Nov. 05, 2013

Why Are Treatments That Were Developed For Malaria Now Widely Used for Lupus?

By Dr. Joan T. Merrill, Medical Director, Lupus Foundation of America

Most physicians with experience in lupus agree that antimalarial treatments such as hydroxychloroquine (Plaquenil), chloroquine (Aralen) or quinicrine (Atabrine) should be used long-term, year-after-year, in all lupus patients who can tolerate them. Why?  

The answer is that these drugs have a range of effects on people, so what they do for malaria is not necessarily the same as what they do for lupus.  And yet….there are similarities.

Malaria is caused by a parasite, usually found in tropical regions, that infects humans after they have been bitten by a mosquito. This parasite is transmitted directly from the saliva of the mosquito into the bloodstream of a person who has been bitten. Under the microscope a malaria parasite can actually be seen literally crawling inside of people’s red blood cells. It even looks like a little microscopic monster from outer space.

In order to survive, the malaria parasite has to break down a part of the red blood cell called hemoglobin, but this results in toxic by-products which need to be processed and contained by the malaria parasite. The malaria parasite has a little digestive pouch inside it, rather like a primitive stomach, that turns the toxic products into crystals. This provides a way to contain them and keep them from harming the parasite. Chloroquine stops this from happening and even binds directly to the toxic product to disrupt and break up the malaria invader.

All cells, whether parasitic or human, must break down and recycle substances that come in from the blood stream in order to survive. Just like a malaria parasite, the specialized proteins that work for human cells are stored in little acid filled protective pouches inside the cell called lysosomes. Antimalarials go directly into these lysosomes and decrease the acid levels in there that the digestive proteins require in order to work best. In doing so, antimalarials can really gum up some critical activities of hyperactive immune cells.

Our DNA is the blueprint for every protein in the body.
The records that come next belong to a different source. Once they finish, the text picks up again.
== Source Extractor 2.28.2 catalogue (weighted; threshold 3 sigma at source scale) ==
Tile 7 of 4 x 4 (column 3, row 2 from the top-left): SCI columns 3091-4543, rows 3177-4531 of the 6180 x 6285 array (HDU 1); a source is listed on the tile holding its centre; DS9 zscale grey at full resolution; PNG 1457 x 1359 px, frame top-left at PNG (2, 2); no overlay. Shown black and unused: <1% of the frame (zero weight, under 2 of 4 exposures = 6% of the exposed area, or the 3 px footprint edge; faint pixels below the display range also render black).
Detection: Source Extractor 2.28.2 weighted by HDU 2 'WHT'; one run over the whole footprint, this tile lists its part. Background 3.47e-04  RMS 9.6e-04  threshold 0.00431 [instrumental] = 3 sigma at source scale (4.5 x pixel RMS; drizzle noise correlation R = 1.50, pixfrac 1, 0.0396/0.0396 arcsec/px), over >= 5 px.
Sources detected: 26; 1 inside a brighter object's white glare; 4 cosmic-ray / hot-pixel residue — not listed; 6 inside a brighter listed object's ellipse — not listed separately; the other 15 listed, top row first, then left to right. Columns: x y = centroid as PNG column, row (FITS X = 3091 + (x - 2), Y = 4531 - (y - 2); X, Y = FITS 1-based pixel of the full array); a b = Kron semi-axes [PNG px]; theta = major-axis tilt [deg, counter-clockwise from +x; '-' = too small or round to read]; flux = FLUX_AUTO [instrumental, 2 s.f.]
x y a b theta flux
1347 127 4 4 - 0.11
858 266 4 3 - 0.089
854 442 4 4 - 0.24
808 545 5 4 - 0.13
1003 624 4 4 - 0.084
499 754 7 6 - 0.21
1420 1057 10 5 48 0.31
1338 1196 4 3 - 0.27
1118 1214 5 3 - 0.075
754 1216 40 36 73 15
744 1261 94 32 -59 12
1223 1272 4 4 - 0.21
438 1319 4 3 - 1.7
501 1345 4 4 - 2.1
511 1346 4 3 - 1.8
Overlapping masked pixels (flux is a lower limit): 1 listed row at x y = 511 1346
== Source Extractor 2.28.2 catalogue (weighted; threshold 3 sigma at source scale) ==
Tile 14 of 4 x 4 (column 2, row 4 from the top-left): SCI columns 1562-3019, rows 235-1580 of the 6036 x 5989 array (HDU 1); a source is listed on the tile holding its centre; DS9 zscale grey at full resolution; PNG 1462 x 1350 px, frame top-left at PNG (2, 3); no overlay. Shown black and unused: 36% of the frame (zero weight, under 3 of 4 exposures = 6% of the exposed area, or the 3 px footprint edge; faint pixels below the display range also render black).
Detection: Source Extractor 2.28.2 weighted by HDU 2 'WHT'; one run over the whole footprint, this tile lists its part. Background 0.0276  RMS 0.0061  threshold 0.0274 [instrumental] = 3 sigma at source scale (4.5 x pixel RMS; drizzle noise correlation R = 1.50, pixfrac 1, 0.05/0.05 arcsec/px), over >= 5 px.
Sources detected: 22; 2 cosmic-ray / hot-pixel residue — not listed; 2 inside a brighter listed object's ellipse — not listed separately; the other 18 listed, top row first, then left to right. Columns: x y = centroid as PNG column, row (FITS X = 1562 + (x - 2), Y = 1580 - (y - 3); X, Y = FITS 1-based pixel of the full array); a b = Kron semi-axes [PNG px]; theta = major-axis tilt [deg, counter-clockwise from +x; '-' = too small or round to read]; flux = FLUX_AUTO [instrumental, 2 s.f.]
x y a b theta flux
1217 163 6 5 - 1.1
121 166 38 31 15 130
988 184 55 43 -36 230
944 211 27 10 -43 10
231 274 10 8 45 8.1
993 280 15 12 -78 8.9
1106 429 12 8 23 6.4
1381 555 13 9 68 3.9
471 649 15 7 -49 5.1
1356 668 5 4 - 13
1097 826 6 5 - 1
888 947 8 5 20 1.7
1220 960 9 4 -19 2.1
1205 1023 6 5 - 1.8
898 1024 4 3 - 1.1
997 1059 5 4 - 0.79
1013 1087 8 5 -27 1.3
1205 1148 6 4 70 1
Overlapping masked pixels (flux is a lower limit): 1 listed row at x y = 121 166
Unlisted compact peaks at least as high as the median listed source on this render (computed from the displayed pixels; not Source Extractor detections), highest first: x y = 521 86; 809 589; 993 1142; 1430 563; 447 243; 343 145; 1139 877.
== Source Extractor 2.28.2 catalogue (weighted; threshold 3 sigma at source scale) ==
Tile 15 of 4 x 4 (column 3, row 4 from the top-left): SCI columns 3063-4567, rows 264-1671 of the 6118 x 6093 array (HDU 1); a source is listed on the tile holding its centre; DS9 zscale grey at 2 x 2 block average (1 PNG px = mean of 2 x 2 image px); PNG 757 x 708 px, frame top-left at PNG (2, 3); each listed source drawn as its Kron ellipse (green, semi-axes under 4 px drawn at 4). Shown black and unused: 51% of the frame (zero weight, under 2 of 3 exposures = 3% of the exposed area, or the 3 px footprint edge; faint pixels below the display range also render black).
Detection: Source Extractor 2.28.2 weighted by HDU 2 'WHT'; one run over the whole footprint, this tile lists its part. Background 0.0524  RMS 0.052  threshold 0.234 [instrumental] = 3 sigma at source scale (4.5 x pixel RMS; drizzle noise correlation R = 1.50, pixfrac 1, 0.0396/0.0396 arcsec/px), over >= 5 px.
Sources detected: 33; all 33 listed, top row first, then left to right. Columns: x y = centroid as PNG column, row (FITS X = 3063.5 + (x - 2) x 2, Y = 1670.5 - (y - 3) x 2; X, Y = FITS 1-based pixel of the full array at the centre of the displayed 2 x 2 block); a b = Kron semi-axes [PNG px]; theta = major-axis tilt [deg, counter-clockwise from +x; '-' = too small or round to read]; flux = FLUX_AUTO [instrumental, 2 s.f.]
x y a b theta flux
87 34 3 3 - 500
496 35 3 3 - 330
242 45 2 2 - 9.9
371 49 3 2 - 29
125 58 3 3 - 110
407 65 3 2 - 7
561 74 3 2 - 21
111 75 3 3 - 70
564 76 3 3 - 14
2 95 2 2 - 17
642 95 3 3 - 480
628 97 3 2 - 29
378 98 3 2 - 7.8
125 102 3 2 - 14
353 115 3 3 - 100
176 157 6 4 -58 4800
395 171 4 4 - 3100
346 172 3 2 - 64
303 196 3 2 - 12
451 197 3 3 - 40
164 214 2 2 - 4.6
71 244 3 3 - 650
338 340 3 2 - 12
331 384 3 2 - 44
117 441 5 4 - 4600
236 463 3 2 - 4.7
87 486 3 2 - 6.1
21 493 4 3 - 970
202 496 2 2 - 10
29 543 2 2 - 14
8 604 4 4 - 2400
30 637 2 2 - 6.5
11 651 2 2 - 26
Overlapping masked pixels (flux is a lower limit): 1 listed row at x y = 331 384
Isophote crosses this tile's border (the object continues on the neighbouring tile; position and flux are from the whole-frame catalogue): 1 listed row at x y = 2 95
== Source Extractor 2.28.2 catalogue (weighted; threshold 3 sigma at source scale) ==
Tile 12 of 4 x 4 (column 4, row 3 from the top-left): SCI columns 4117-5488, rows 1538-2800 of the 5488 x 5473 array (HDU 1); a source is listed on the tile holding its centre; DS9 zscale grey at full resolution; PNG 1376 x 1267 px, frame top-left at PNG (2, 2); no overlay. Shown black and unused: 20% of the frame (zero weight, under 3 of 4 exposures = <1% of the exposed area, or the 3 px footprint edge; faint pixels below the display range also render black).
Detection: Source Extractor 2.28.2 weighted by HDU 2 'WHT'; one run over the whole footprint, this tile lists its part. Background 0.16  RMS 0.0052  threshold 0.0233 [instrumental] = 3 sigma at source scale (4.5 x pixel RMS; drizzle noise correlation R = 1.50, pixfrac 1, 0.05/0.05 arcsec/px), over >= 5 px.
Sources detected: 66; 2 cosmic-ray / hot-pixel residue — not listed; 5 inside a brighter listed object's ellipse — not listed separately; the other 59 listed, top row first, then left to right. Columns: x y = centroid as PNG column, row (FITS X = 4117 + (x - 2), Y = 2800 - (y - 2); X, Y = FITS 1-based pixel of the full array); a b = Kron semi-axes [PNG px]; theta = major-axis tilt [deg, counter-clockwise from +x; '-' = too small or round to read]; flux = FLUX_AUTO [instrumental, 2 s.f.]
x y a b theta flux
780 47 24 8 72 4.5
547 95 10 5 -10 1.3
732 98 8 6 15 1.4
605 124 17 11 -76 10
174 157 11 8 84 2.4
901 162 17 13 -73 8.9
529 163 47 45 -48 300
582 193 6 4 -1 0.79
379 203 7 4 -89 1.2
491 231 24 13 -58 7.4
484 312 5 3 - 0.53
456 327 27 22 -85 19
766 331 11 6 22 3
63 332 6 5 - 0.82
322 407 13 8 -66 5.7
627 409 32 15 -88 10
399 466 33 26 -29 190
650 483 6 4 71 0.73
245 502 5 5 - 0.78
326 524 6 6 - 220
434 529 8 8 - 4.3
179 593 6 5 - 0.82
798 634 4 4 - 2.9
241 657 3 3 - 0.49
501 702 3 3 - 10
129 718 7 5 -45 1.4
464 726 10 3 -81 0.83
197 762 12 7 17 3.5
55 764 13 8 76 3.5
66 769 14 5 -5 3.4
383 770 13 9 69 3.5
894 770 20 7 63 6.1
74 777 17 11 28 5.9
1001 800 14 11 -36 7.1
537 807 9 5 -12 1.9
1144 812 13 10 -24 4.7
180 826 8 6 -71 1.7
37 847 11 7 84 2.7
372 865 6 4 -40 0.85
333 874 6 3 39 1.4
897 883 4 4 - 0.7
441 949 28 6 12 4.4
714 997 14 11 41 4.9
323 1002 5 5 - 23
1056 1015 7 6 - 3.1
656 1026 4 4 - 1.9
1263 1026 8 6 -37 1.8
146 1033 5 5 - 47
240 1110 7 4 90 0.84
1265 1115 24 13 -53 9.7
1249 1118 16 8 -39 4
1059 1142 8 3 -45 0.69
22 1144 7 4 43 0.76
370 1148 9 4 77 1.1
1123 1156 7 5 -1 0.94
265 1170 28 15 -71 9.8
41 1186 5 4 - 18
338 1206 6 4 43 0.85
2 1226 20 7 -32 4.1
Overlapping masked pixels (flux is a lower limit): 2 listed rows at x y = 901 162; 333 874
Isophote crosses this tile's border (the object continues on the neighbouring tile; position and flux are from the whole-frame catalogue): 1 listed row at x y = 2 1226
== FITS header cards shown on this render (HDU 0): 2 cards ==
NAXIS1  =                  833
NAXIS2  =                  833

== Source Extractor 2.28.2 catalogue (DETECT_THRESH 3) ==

Thiamine is one of the building blocks of DNA and is needed to replenish new cells all over the body and to build the armies of immune cells we need to fight disease (which are the same cells that we wish would calm down a little in lupus). Chloroquine inhibits the ability of cells to take in and process thiamine. This may keep immune cells from regenerating out of control.

As you can see, when you put any substance into a cell it has complicated chemical processes in place to break it down, use some of it for nutrition, recycle parts of it, and dispose of the waste. This is true whether the cell is a parasite trying to survive by eating human red blood cells or a human cell. Human cells have a big job to do because we humans are complicated beings. We must deal with hostile invaders (bacteria, viruses, parasites), as well as the good (or bad) things that we put into our bodies on purpose, in the form of food and medicine.  Some of the breakdown products of medicines also are useful as treatments, even without giving the “parent” drug initially. Hydroxycloroquine (Plaquenil) is a breakdown product of Chloroquine, and is, in fact, the most common antimalarial given to treat lupus.

Hydroxychloroquine has a number of effects on the immune system. Recently Hydroxychloroquine has been found to interfere in the internal communications of an immune cell, by inhibiting important proteins that recognize danger signals (either from infectious invaders or from byproducts of lupus inflammation). These proteins, which hydroxychloroquine inhibits, are called Toll-Like Receptors. When they are stimulated, the body makes a lot of a protein called type one interferon. Interferon can be very helpful if you are trying to fight off a virus, but it can cause a great deal of trouble in lupus by stimulating a vicious, self-perpetuating circle of inflammation.  By inhibiting the production of interferon just enough (but not too much) a proper balance might be found between protecting the body from lupus flares and protecting the body from viruses.

Hydroxychloroquine is probably only a weak inhibitor of Toll-Like Receptors. Some potentially stronger biologic drugs, which target the specific Toll-Like Receptors that are acting up in lupus, are currently in the early stages of being studied.